After a 0.9 percent gain on the year’s final trading day, the S&P 500 finished 2018 14.5 percent below its Sept. 20 peak of 2,930.75.

The blue chip Dow ended the year 13 percent shy of its recent peak. The Nasdaq composite, home to popular technology stocks that led the market surge early in the year but which suffered massive declines in the year’s final quarter, finished 2018 down 3.9 percent and 18.2 percent below its August all-time high. The small-company Russell 2000 stock index suffered the biggest decline, tumbling 12.2 percent and enters the new year 22.5 percent from its peak and deep in bear market territory.

Investors are bracing for more volatility but are hoping for a return to gains in the new year.

"Barring an appearance of a 'black swan' event, or the shock of a bolt from the blue, the worst of the declines experienced by stocks in 2018 are behind us," John Stoltzfus, chief investment strategist at Oppenheimer Asset Management, told clients Monday in his 2019 outlook report. He predicts the S&P 500 will rebound 20 percent next year from current levels.

But some Wall Street firms are still preaching caution in the new year, arguing that the late-year 2018 stock rally isn't proof that the market has hit bottom.

Will Geisdorf, an analyst at Ned Davis Research, told clients the market bounce "has not changed the (firm's) bearish view." Currently, the firm is telling clients to reduce their stock holdings to just 40 percent of their portfolios, which is the lowest allocation they recommend.

For now and until there is "more compelling evidence" that stocks have hit a bottom, Geisdorf is advising clients to use market rallies as "selling opportunities."

Investors who bid up stock prices early in 2018 based on the strongest profit growth for U.S. companies since 2010, tailwinds from sizable tax cuts and a U.S. economy growing at a 3 percent-plus clip, sold stocks off sharply late in the year as they began to price in a less positive backdrop for stocks.

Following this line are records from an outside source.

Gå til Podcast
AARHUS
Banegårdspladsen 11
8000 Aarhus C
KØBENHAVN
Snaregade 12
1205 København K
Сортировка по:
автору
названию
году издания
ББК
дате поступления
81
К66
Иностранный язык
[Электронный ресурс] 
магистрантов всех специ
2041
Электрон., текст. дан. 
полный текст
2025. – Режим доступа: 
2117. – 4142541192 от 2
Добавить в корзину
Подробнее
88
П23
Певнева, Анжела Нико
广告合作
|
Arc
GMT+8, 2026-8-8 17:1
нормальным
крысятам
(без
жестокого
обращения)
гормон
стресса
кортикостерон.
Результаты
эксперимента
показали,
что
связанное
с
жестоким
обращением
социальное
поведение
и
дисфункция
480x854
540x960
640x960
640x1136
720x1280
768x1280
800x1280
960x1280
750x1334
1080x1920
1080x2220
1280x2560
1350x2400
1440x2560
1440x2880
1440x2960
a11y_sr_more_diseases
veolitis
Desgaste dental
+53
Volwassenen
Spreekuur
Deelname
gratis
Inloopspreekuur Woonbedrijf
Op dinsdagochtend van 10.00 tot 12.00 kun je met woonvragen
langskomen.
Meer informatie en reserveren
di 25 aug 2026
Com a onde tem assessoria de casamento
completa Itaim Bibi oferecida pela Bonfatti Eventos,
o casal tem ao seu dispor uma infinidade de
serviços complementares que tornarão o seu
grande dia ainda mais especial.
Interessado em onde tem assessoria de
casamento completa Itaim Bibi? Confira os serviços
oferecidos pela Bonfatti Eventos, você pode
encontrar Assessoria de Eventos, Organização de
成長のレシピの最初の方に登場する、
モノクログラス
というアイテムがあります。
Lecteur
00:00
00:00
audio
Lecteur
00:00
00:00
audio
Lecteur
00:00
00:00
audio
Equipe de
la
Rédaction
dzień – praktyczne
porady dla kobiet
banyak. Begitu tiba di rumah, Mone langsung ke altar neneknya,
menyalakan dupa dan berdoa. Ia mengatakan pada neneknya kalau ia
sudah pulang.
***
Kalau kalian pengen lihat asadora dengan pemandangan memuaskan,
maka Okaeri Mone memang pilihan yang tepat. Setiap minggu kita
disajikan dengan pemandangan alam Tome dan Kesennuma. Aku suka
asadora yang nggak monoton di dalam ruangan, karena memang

A sense that the best days for corporate profits and the global economy had already occurred led investors to reprice stocks at lower levels.

Next year's market returns will hinge on interest rate policy, whether the economy can continue to grow and avoid recession, and whether the U.S. trade fight with China can be resolved.

For now, bulls are betting that stocks will find support from the fact that valuations have come back toward historical averages after the steep sell-off and a belief that the U.S. economy can avoid recession if the Fed doesn't hike interest rates too aggressively in 2019.

"Several risks still in play could weigh on markets," LPL's Lynch says. "But the broader economic context remains supportive."